__Text shown__
━━━
Skip to content

training

training

Classes:

Name Description
QuantizationScheme

Quantization schemes supported when quantize_model=True.

TrainingHyperparams

Hyperparameters that control the training process behavior.

QuantizationScheme

Bases: StrEnum

Quantization schemes supported when quantize_model=True.

Members are string values so they serialize cleanly through pydantic and JSON configs. The enum also owns construction of the corresponding transformers quantization_config object; optional ML dependencies stay locally imported in that construction path.

Selection guide: - bnb-4bit / bnb-8bit: bitsandbytes NF4 / int8. Widest hardware support (Ampere+), works with QLoRA and LoftQ. Default for training. - fp8: transformers FineGrainedFP8Config. Float8 with block-wise scaling. Requires Hopper (sm_90+) or Blackwell. Inference-leaning. - nvfp4: NVIDIA FP4 via torchao.prototype.mx_formats.NVFP4WeightOnlyConfig wrapped in TorchAoConfig. Requires Blackwell (sm_100+). Weight-only. - mxfp4: OCP Microscaling FP4 via transformers Mxfp4Config. Hardware support varies by torch/torchao version.

Methods:

Name Description
from_alias

Normalize string and legacy bit-count aliases to a scheme.

to_transformers_config

Build the transformers quantization config for this scheme.

Attributes:

Name Type Description
effective_bits int

Per-parameter bit width for memory estimation.

is_bitsandbytes bool

Whether the scheme is implemented via bitsandbytes (QLoRA-compatible).

effective_bits property

Per-parameter bit width for memory estimation.

is_bitsandbytes property

Whether the scheme is implemented via bitsandbytes (QLoRA-compatible).

from_alias(scheme) classmethod

Normalize string and legacy bit-count aliases to a scheme.

Source code in src/nemo_safe_synthesizer/config/training.py
@classmethod
def from_alias(cls, scheme: QuantizationScheme | str | Literal[4, 8]) -> QuantizationScheme:
    """Normalize string and legacy bit-count aliases to a scheme."""
    if isinstance(scheme, int):
        legacy_aliases = {
            4: cls.BNB_4BIT,
            8: cls.BNB_8BIT,
        }
        try:
            return legacy_aliases[scheme]
        except KeyError as exc:
            raise ValueError(f"Unknown quantization bit-count alias: {scheme!r}. Expected 4 or 8.") from exc
    return cls(scheme)
━━━
__Supplied information__
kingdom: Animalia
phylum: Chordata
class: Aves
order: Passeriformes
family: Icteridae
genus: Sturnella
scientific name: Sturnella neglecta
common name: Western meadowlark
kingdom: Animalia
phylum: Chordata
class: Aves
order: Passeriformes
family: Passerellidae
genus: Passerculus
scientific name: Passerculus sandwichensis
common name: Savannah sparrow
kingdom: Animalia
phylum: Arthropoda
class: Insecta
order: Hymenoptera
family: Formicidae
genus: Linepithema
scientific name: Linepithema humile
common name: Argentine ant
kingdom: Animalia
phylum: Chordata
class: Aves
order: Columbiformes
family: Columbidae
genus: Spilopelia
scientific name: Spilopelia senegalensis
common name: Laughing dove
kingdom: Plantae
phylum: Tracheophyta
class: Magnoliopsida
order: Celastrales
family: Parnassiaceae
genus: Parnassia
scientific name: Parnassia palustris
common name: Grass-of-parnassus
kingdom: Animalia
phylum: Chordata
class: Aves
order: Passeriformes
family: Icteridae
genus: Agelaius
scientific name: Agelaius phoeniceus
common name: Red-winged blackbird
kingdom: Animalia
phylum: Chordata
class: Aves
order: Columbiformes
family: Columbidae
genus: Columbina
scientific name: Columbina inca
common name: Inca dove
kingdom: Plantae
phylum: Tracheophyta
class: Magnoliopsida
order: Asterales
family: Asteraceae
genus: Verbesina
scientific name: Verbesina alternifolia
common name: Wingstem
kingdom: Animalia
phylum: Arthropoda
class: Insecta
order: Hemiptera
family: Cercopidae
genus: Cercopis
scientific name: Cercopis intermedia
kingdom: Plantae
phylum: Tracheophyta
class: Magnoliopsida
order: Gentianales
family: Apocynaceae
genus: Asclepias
━━━
__Task to complete__
Rewrite everything in the quantization documentation above from "Selection guide: - bnb-4bit" down to "by torch/torchao version.", changing "Requires" to "Needs".

__Result below__
Selection guide: - bnb-4bit / bnb-8bit: bitsandbytes NF4 / int8. Widest hardware support (Ampere+), works with QLoRA and LoftQ. Default for training. - fp8: transformers FineGrainedFP8Config. Float8 with block-wise scaling. Needs Hopper (sm_90+) or Blackwell. Inference-leaning. - nvfp4: NVIDIA FP4 via torchao.prototype.mx_formats.NVFP4WeightOnlyConfig wrapped in TorchAoConfig. Needs Blackwell (sm_100+). Weight-only. - mxfp4: OCP Microscaling FP4 via transformers Mxfp4Config. Hardware support varies by torch/torchao version.